Die Bandbreite verfügbarer Präparate ist groß: "Die am häufigsten angewandte Behandlung ist die Injektionstherapie, bei der langwirksame Präparate alle drei Monate gegeben werden." Alternativ können die täglichen Hormonschwankungen mit einer Creme ausgeglichen werden. Um den Rhythmus medikamentös zu imitieren, können hormonhaltige Cremen aufgetragen werden, typischerweise am Oberarm und gleich morgens.
Gut dosierte Hormone
Früher wurden auch Pflaster oder unter die Haut eingesetzte Pellets verwendet. "Ganz neu und in den USA schon zugelassen sind Substanzen, die man als Tablette schlucken kann." Auch damit lässt sich der hormonelle Tageszyklus imitieren, weswegen sie mehrmals täglich einzunehmen ist. In der EU sind diese Medikamente noch nicht am Markt, Pinggera rechnet in den kommenden Jahren mit einer Zulassung.

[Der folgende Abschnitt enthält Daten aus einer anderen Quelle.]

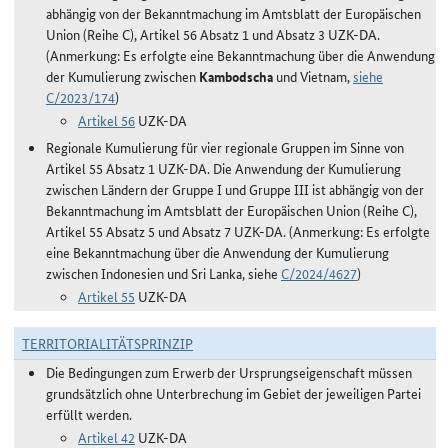
abhängig von der Bekanntmachung im Amtsblatt der Europäischen
Union (Reihe C), Artikel 56 Absatz 1 und Absatz 3 UZK-DA.
(Anmerkung: Es erfolgte eine Bekanntmachung über die Anwendung
der Kumulierung zwischen
Kambodscha
und Vietnam,
siehe
C/2023/174
)
Artikel 56
UZK-DA
Regionale Kumulierung für vier regionale Gruppen im Sinne von
Artikel 55 Absatz 1 UZK-DA. Die Anwendung der Kumulierung
zwischen Ländern der Gruppe I und Gruppe III ist abhängig von der
Bekanntmachung im Amtsblatt der Europäischen Union (Reihe C),
Artikel 55 Absatz 5 und Absatz 7 UZK-DA. (Anmerkung: Es erfolgte
eine Bekanntmachung über die Anwendung der Kumulierung
zwischen Indonesien und Sri Lanka, siehe
C/2024/4627
)
Artikel 55
UZK-DA
TERRITORIALITÄTSPRINZIP
Die Bedingungen zum Erwerb der Ursprungseigenschaft müssen
grundsätzlich ohne Unterbrechung im Gebiet der jeweiligen Partei
erfüllt werden.
Artikel 42
UZK-DA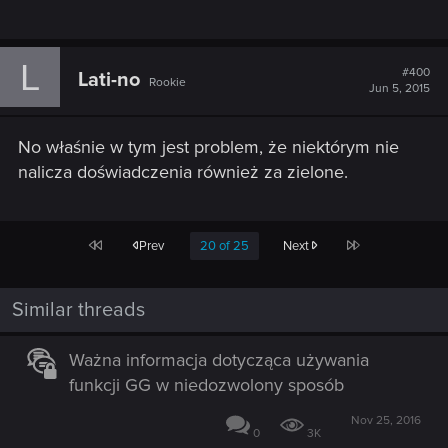
L
#400
Lati-no
Rookie
Jun 5, 2015
No właśnie w tym jest problem, że niektórym nie
nalicza doświadczenia również za zielone.
First
Last
Prev
20 of 25
Next
Similar threads
Ważna informacja dotycząca używania
funkcji GG w niedozwolony sposób
Nov 25, 2016
0
3K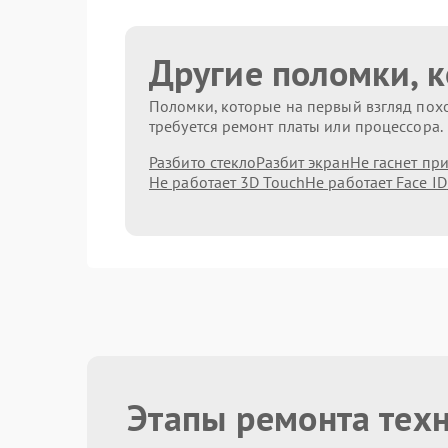
Другие поломки, 
Поломки, которые на первый взгляд похо
требуется ремонт платы или процессора.
Разбито стекло
Разбит экран
Не гаснет пр
Не работает 3D Touch
Не работает Face ID
Этапы ремонта тех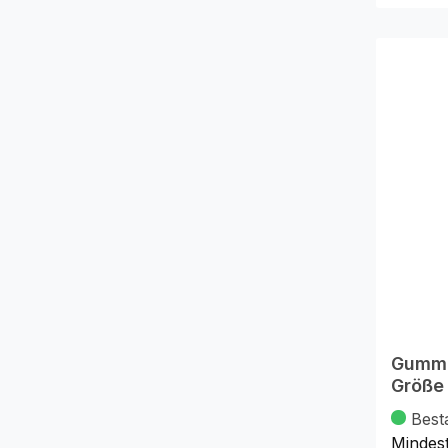
Gummi
Größe
Best
Mindes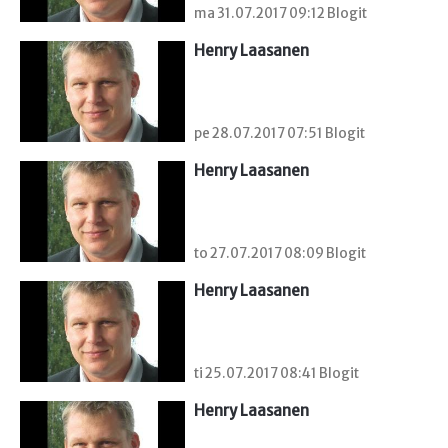
ma 31.07.2017 09:12 Blogit
Henry Laasanen
pe 28.07.2017 07:51 Blogit
Henry Laasanen
to 27.07.2017 08:09 Blogit
Henry Laasanen
ti 25.07.2017 08:41 Blogit
Henry Laasanen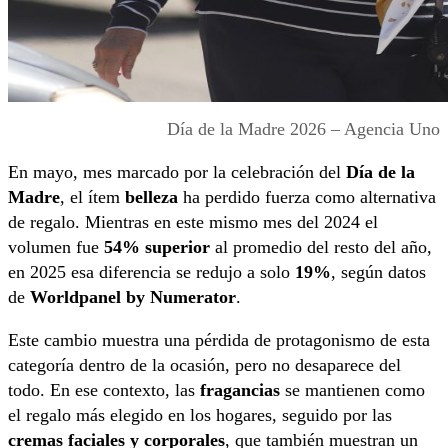
Día de la Madre 2026 – Agencia Uno
En mayo, mes marcado por la celebración del
Día de la
Madre
, el ítem
belleza
ha perdido fuerza como alternativa
de regalo. Mientras en este mismo mes del 2024 el
volumen fue
54% superior
al promedio del resto del año,
en 2025 esa diferencia se redujo a solo
19%
, según datos
de
Worldpanel by Numerator
.
Este cambio muestra una pérdida de protagonismo de esta
categoría dentro de la ocasión, pero no desaparece del
todo. En ese contexto, las
fragancias
se mantienen como
el regalo más elegido en los hogares, seguido por las
cremas faciales y corporales
, que también muestran un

Dass Hormontherapien bei Männern Prostatakrebs begünstigen, ist laut Pinggera eine veraltete Sorge. "Wir können heute mit den richtig abgestimmten Präparaten sogar Männer therapieren, die bereits ein Prostatakarzinom hatten." Auch ein gesteigertes Risiko für Herz-Kreislauf-Erkrankungen sei bei richtiger Dosierung nicht zu befürchten.

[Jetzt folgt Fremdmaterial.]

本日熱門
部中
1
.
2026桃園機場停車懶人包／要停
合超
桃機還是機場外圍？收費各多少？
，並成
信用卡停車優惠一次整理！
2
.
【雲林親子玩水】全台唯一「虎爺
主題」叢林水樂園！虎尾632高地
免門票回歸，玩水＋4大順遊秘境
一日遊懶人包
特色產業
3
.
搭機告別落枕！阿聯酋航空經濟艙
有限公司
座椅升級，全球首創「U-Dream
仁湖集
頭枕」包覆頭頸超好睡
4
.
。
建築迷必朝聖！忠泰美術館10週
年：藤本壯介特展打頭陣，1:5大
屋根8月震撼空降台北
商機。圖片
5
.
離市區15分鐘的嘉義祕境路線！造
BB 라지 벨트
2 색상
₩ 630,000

Der Lebensstil spielt eine entscheidende Rolle: „Übergewicht ist ein Problem, weil vor allem das Bauchfett dem Körper Testosteron entzieht.“ Auch Schlafstörungen können hormonelle Probleme befeuern.
Pinggera ermutigt Männer, offener mit Beschwerden umzugehen. "Ich glaube, es gibt leider nach wie vor einen großen Teil, der nicht adäquat therapiert wird. Männer verdrängen viel, tun belastende Beschwerden als Stressreaktion ab." Im niedergelassenen Bereich sollten Ärzte besser geschult werden, um Hormonprobleme beim Mann besser zu erkennen.